Listed records: Begin

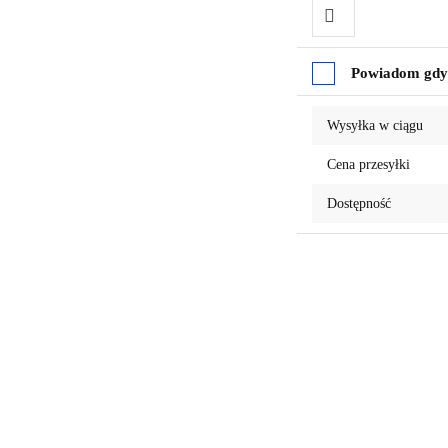
Do
Powiadom gdy 
przechowalni
Wysyłka w ciągu
Cena przesyłki
Dostępność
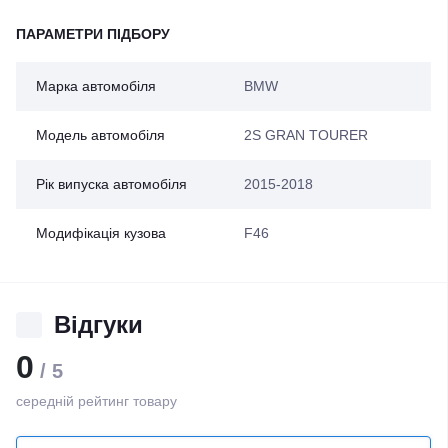
ПАРАМЕТРИ ПІДБОРУ
Марка автомобіля
BMW
Модель автомобіля
2S GRAN TOURER
Рік випуска автомобіля
2015-2018
Модифікація кузова
F46
Відгуки
0
/ 5
середній рейтинг товару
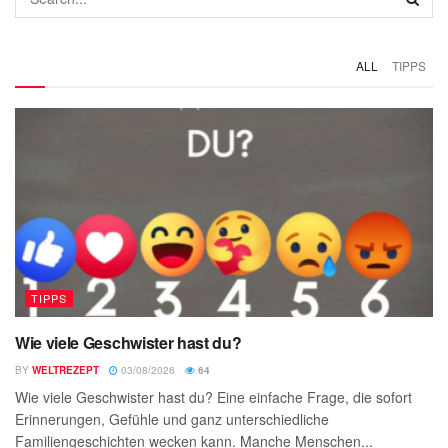
ALL
TIPPS
TIPPS
Wie viele Geschwister hast du?
BY
WELTREZEPT
03/08/2026
64
Wie viele Geschwister hast du? Eine einfache Frage, die sofort
Erinnerungen, Gefühle und ganz unterschiedliche
Familiengeschichten wecken kann. Manche Menschen...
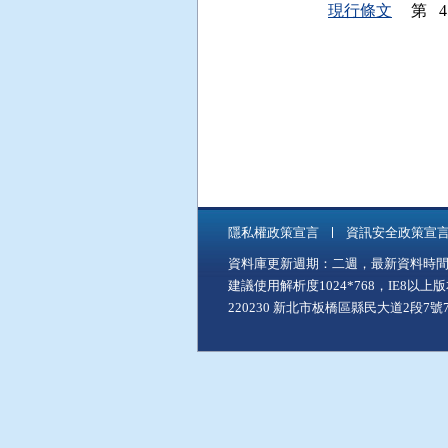
現行條文
第 45
隱私權政策宣言
資訊安全政策宣
資料庫更新週期：二週，最新資料時間：11
建議使用解析度1024*768，IE8以
220230 新北市板橋區縣民大道2段7號7樓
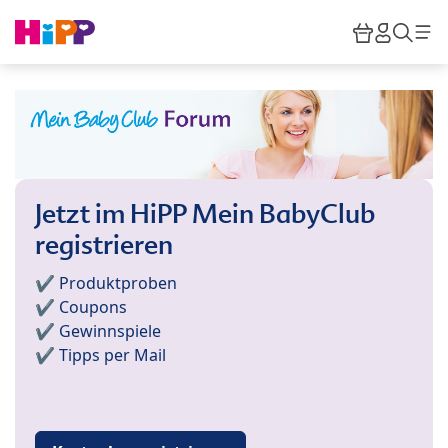
Skip to main content
Warenkor
HiPP M
Such
Jetzt im HiPP Mein BabyClub
registrieren
✔️ Produktproben
✔️ Coupons
✔️ Gewinnspiele
✔️ Tipps per Mail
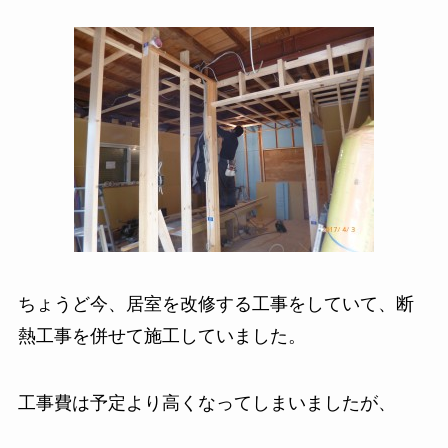
ちょうど今、居室を改修する工事をしていて、断
熱工事を併せて施工していました。
工事費は予定より高くなってしまいましたが、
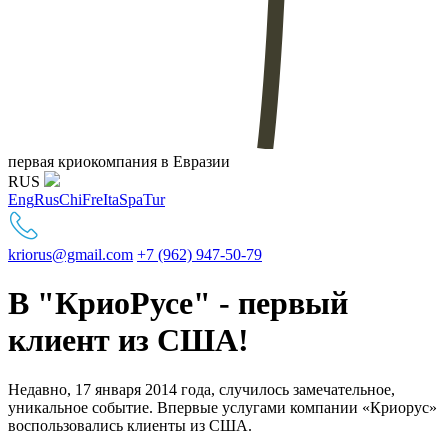
первая криокомпания в Евразии
RUS
Eng
Rus
Chi
Fre
Ita
Spa
Tur
kriorus@gmail.com
+7 (962) 947-50-79
В "КриоРусе" - первый
клиент из США!
Недавно, 17 января 2014 года, случилось замечательное,
уникальное событие. Впервые услугами компании «Криорус»
воспользовались клиенты из США.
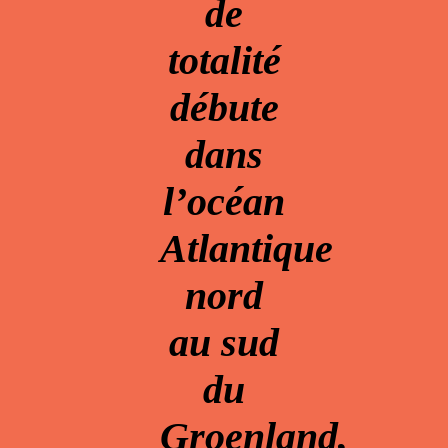
de
totalité
débute
dans
l’océan
Atlantique
nord
au sud
du
Groenland,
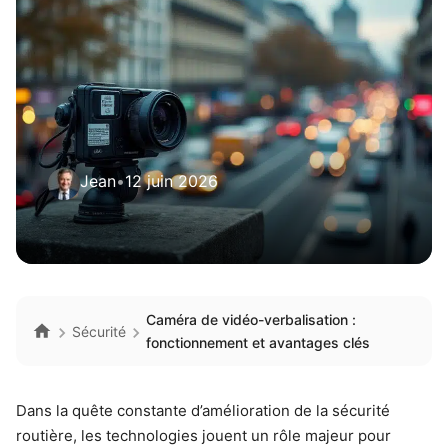
Jean
•
12 juin 2026
Caméra de vidéo-verbalisation :
Sécurité
fonctionnement et avantages clés
Dans la quête constante d’amélioration de la sécurité
routière, les technologies jouent un rôle majeur pour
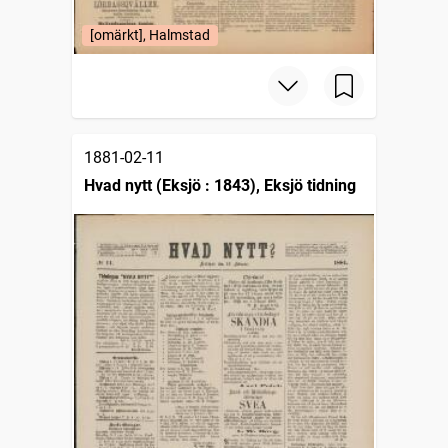
[omärkt], Halmstad
1881-02-11
Hvad nytt (Eksjö : 1843), Eksjö tidning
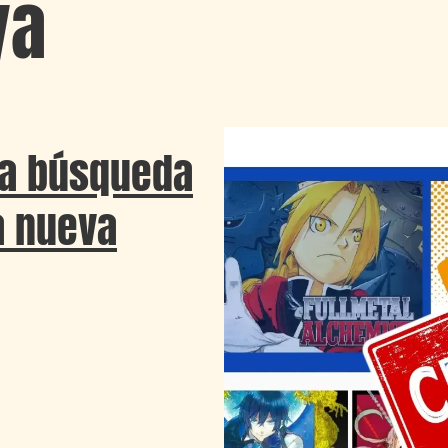
ya
La búsqueda
a nueva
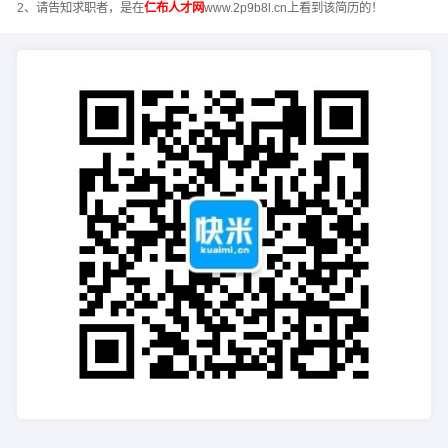
2、请告知求职者，是在
仁布人才网
www.2p9b8l.cn上看到该简历的！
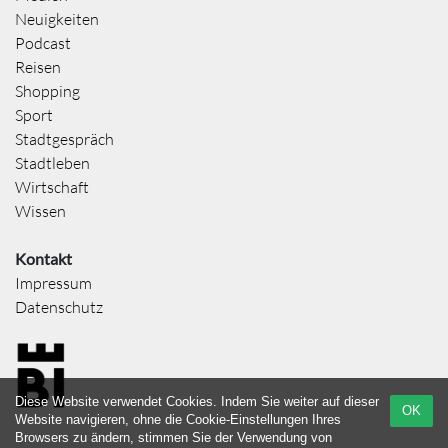
Neuigkeiten
Podcast
Reisen
Shopping
Sport
Stadtgespräch
Stadtleben
Wirtschaft
Wissen
Kontakt
Impressum
Datenschutz
Diese Website verwendet Cookies. Indem Sie weiter auf dieser
OK
Website navigieren, ohne die Cookie-Einstellungen Ihres
Browsers zu ändern, stimmen Sie der Verwendung von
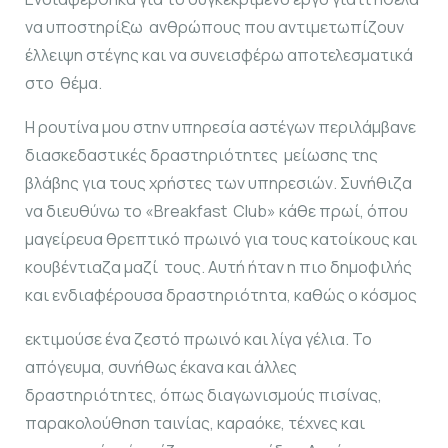
να υποστηρίξω ανθρώπους που αντιμετωπίζουν
έλλειψη στέγης και να συνεισφέρω αποτελεσματικά
στο θέμα.
Η ρουτίνα μου στην υπηρεσία αστέγων περιλάμβανε
διασκεδαστικές δραστηριότητες μείωσης της
βλάβης για τους χρήστες των υπηρεσιών. Συνήθιζα
να διευθύνω το «Breakfast Club» κάθε πρωί, όπου
μαγείρευα θρεπτικό πρωινό για τους κατοίκους και
κουβέντιαζα μαζί τους. Αυτή ήταν η πιο δημοφιλής
και ενδιαφέρουσα δραστηριότητα, καθώς ο κόσμος
εκτιμούσε ένα ζεστό πρωινό και λίγα γέλια. Το
απόγευμα, συνήθως έκανα και άλλες
δραστηριότητες, όπως διαγωνισμούς πισίνας,
παρακολούθηση ταινίας, καραόκε, τέχνες και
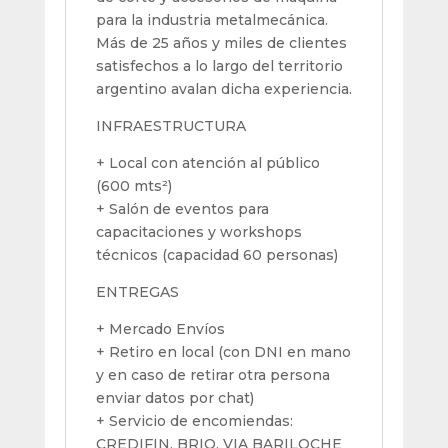
para la industria metalmecánica.
Más de 25 años y miles de clientes
satisfechos a lo largo del territorio
argentino avalan dicha experiencia.
INFRAESTRUCTURA
+ Local con atención al público
(600 mts²)
+ Salón de eventos para
capacitaciones y workshops
técnicos (capacidad 60 personas)
ENTREGAS
+ Mercado Envíos
+ Retiro en local (con DNI en mano
y en caso de retirar otra persona
enviar datos por chat)
+ Servicio de encomiendas:
CREDIFIN, BRIO, VIA BARILOCHE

Listed records: End

What is expected: Exactly the lines from the one containing "atención al público" to the final line of the entries must be restated, and no others.

Exercise output:
+ Local con atención al público
(600 mts²)
+ Salón de eventos para
capacitaciones y workshops
técnicos (capacidad 60 personas)
ENTREGAS
+ Mercado Envíos
+ Retiro en local (con DNI en mano
y en caso de retirar otra persona
enviar datos por chat)
+ Servicio de encomiendas:
CREDIFIN, BRIO, VIA BARILOCHE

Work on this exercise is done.